**What to do:** Continue the blog post about Astoria's URI addressing scheme from the point where it stops.

Sunday, September 23, 2007

Deciding Astoria's Final URI Addressing Scheme

Mike Flasko and Pablo Castro of the Astoria Project team posted URI Format - Part 1 - Addressing resources using URI path segments on September 21, 2007. This post, which was converted from a subitem in the LINQ and Entity Framework Posts for 9/21/2007+ post covers the first of three goals:

Provide a mechanism to point to every resource or member of a resource in the system. That is, every piece of data is addressable, and the URI used to address it needs to be derivable from the service metadata which describes the conceptual model of the system

Future Astoria Team posts will tackle new syntax for simple queries and DML.

**Data section:**

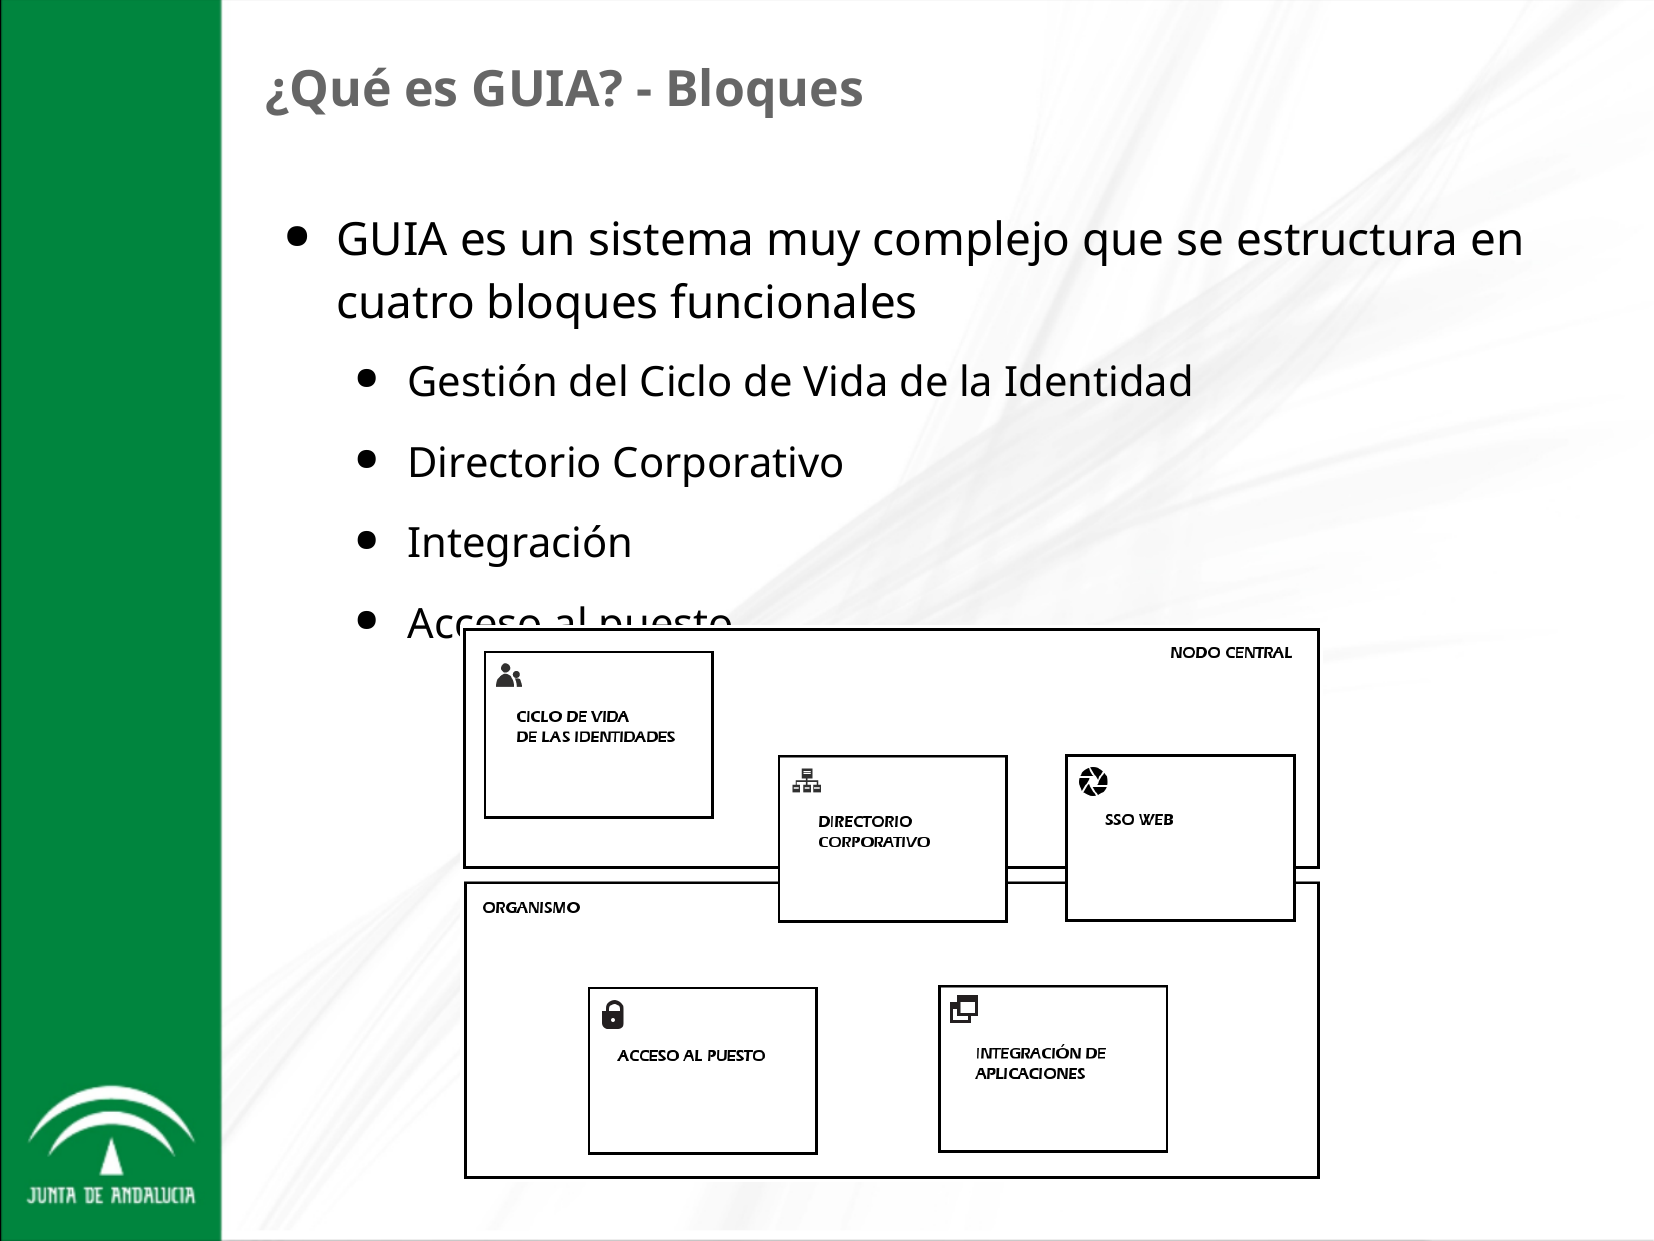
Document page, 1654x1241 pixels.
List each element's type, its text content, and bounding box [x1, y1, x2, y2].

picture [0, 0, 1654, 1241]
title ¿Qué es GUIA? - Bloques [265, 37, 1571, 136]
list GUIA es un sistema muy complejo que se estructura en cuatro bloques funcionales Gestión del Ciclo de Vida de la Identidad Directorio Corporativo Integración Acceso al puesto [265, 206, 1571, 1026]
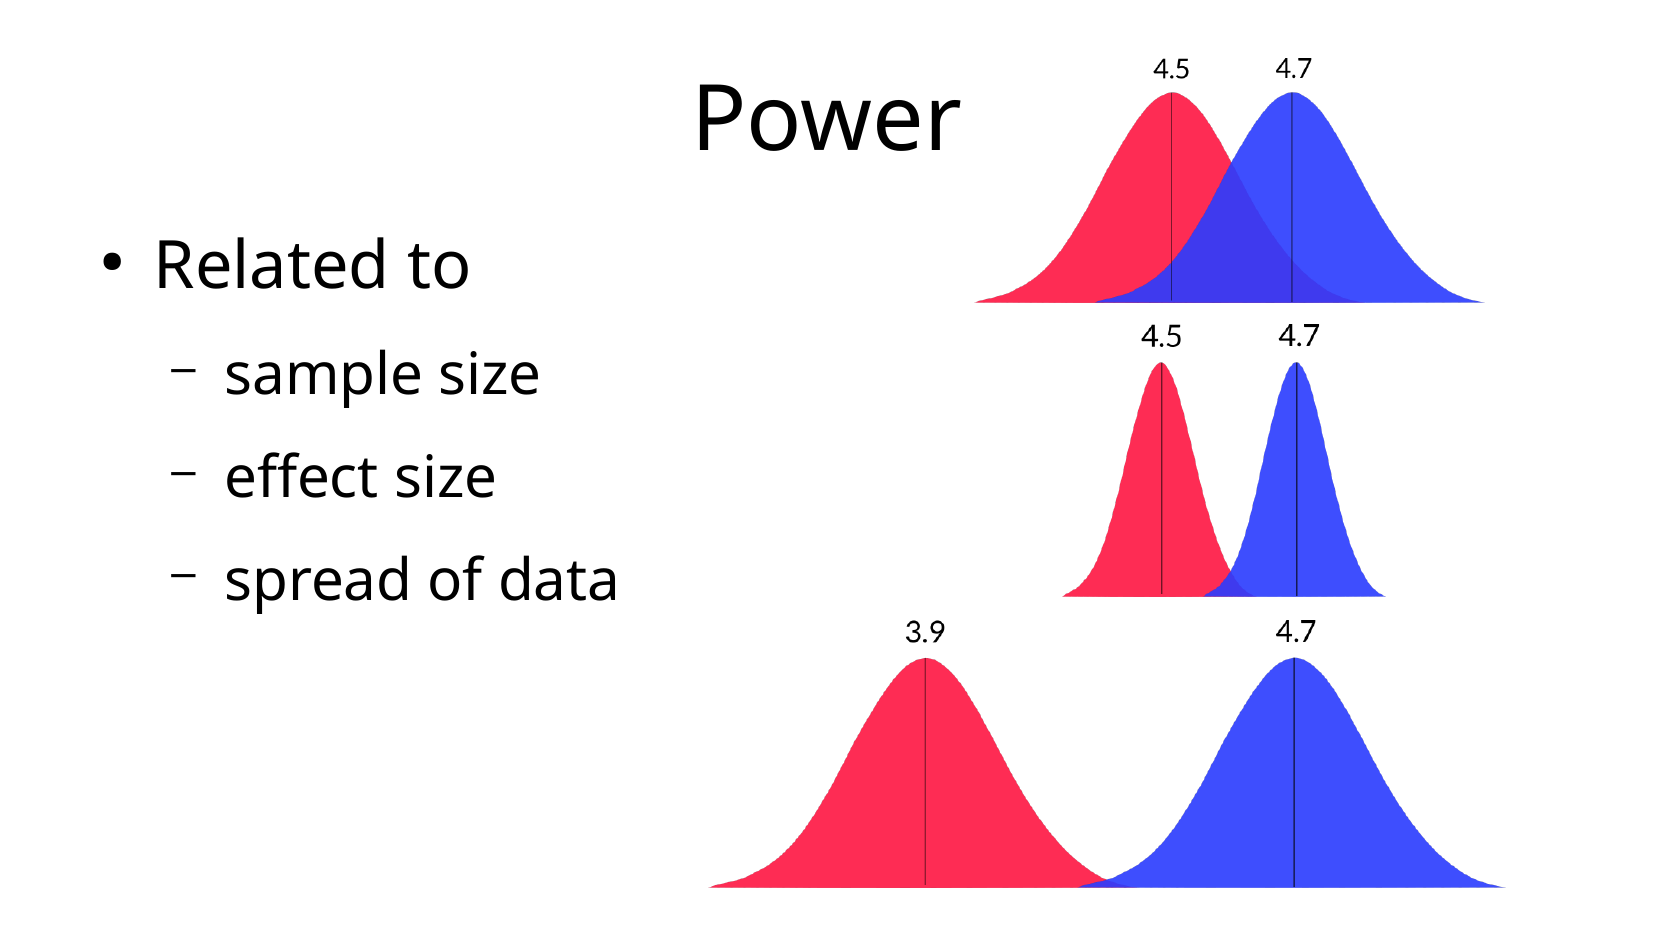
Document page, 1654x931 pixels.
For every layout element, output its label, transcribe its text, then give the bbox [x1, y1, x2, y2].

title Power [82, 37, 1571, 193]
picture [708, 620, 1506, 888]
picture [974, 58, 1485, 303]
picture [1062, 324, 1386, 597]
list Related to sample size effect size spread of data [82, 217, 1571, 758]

--

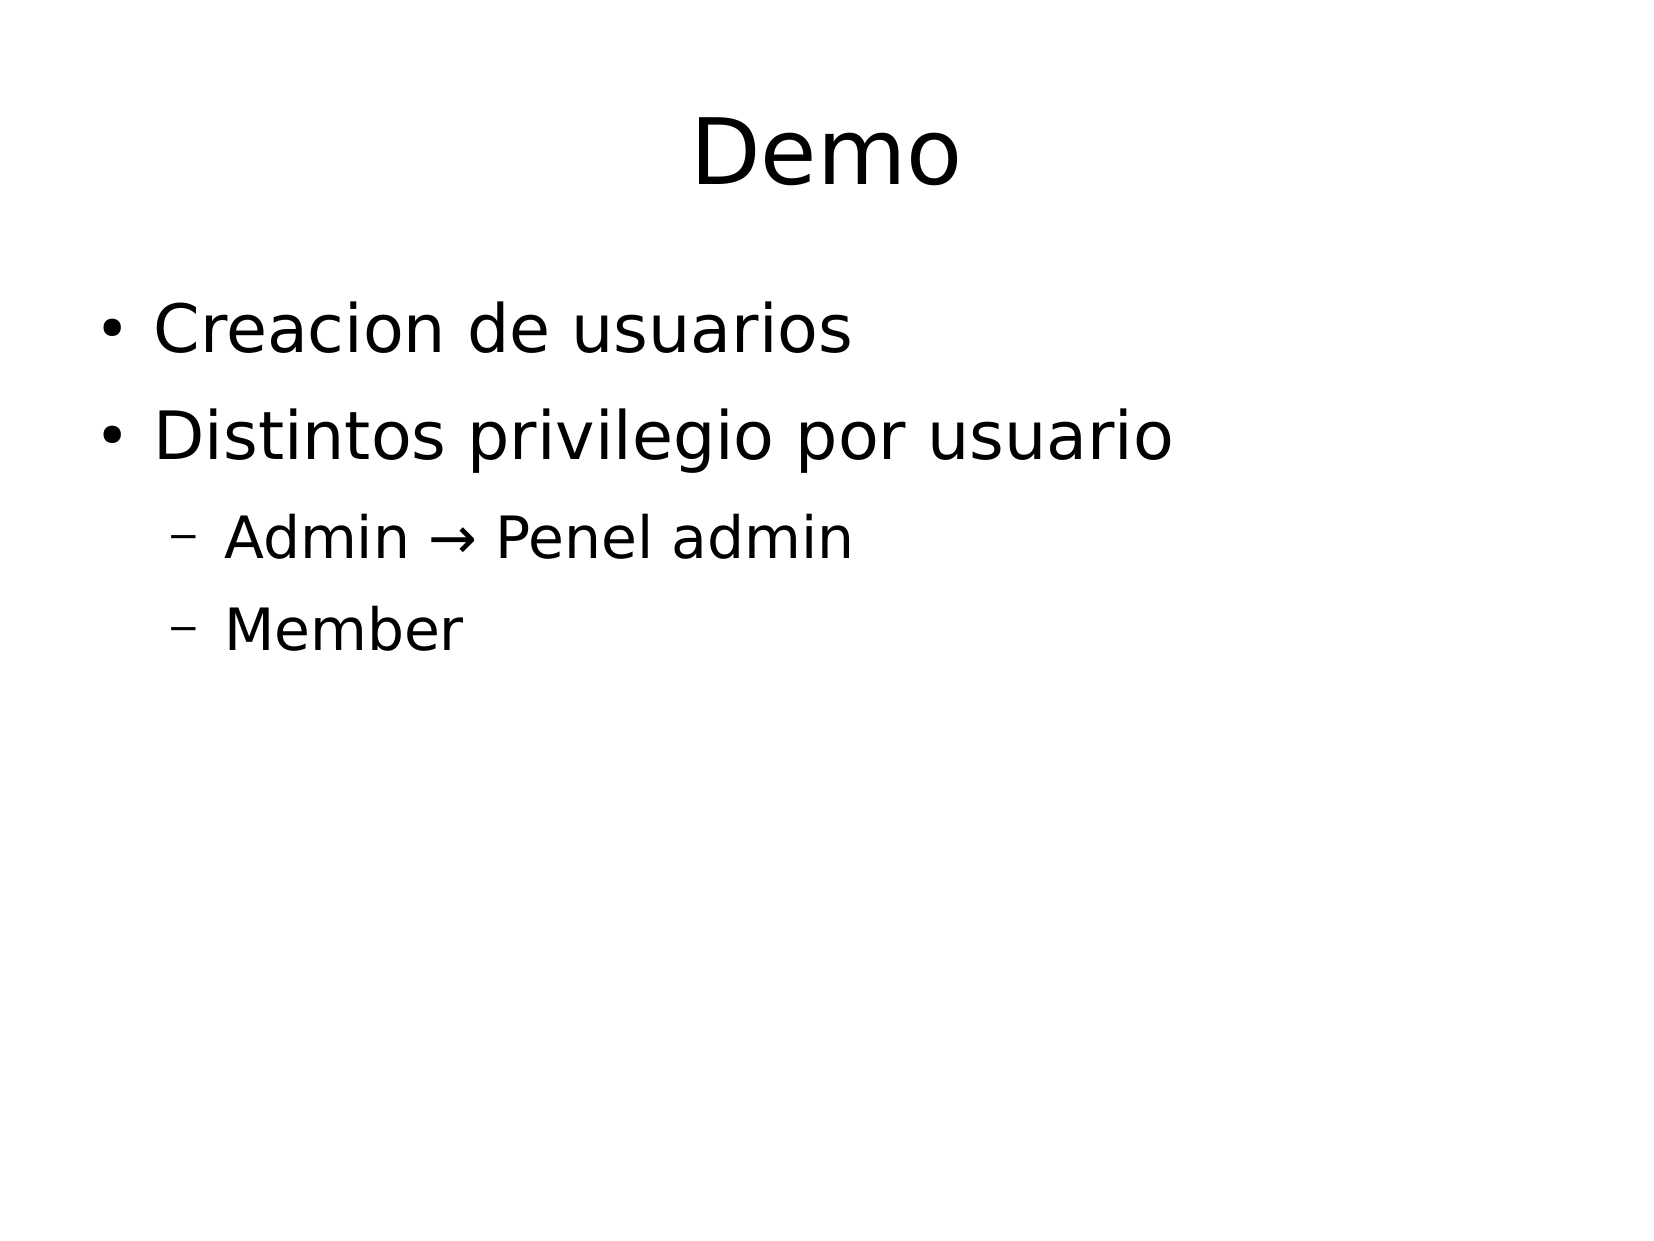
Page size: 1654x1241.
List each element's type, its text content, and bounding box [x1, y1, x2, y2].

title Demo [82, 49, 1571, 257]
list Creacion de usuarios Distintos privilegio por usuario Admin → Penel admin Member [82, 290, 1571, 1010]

**Result:**
The Original Addressing Scheme

Julie Lerman explained the current URI scheme for retrieving entity sets, entities, and members in her What the heck is Astoria? post as similar to the following:

  • http://localhost:1544/Northwind.svc retrieves the list of the service's entities
  • http://localhost:1544/Northwind.svc/Customers retrieves a list of the members of the Customer entity with their key value(s) enclosed by square brackets
  • http://localhost:1544/Northwind.svc/Customers[ALFKI] retrieves the member whose key value is 'ALFKI'
  • http://localhost:1544/Northwind.svc/Customers[ALFKI]/Orders retrieves the Orders entity set for 'ALFKI'
  • http://localhost:1544/Northwind.svc/Customers[ALFKI]/Orders[10643] retrieves Order number 10643
  • http://localhost:1544/Northwind.svc/Customers[ALFKI]/Orders[10643]/Shippers retrieves the Shipper for Order 10643, Shippers[3] (Federal Shipping)
  • http://localhost:1544/Northwind.svc/Customers[ALFKI]/Orders[10643]/Shippers[3]/Orders retrieves all Orders sent by Federal Shipping (equivalent to http://localhost:1544/Northwind.svc/Shippers[3]/Orders

and so on. I attribute the failure of http://localhost:1544/Northwind.svc/Customers[ALFKI]/Orders[10643]/Order_Details to retrieve records to an early lack of a defined syntax for composite keys, which might logically be [10643][52] or the like for OrderID/ProductID. (Early Entity Framework CTPs couldn't handle composite primary keys).

Proposed Changes to the Original Syntax

Square brackets: I'm not even close to being an expert in designing URI addressing schemes but the original URI path segments looked good to me because of their simplicity and consistency. Square brackets correspond to array indices in SOAP encoding (and C#, of course).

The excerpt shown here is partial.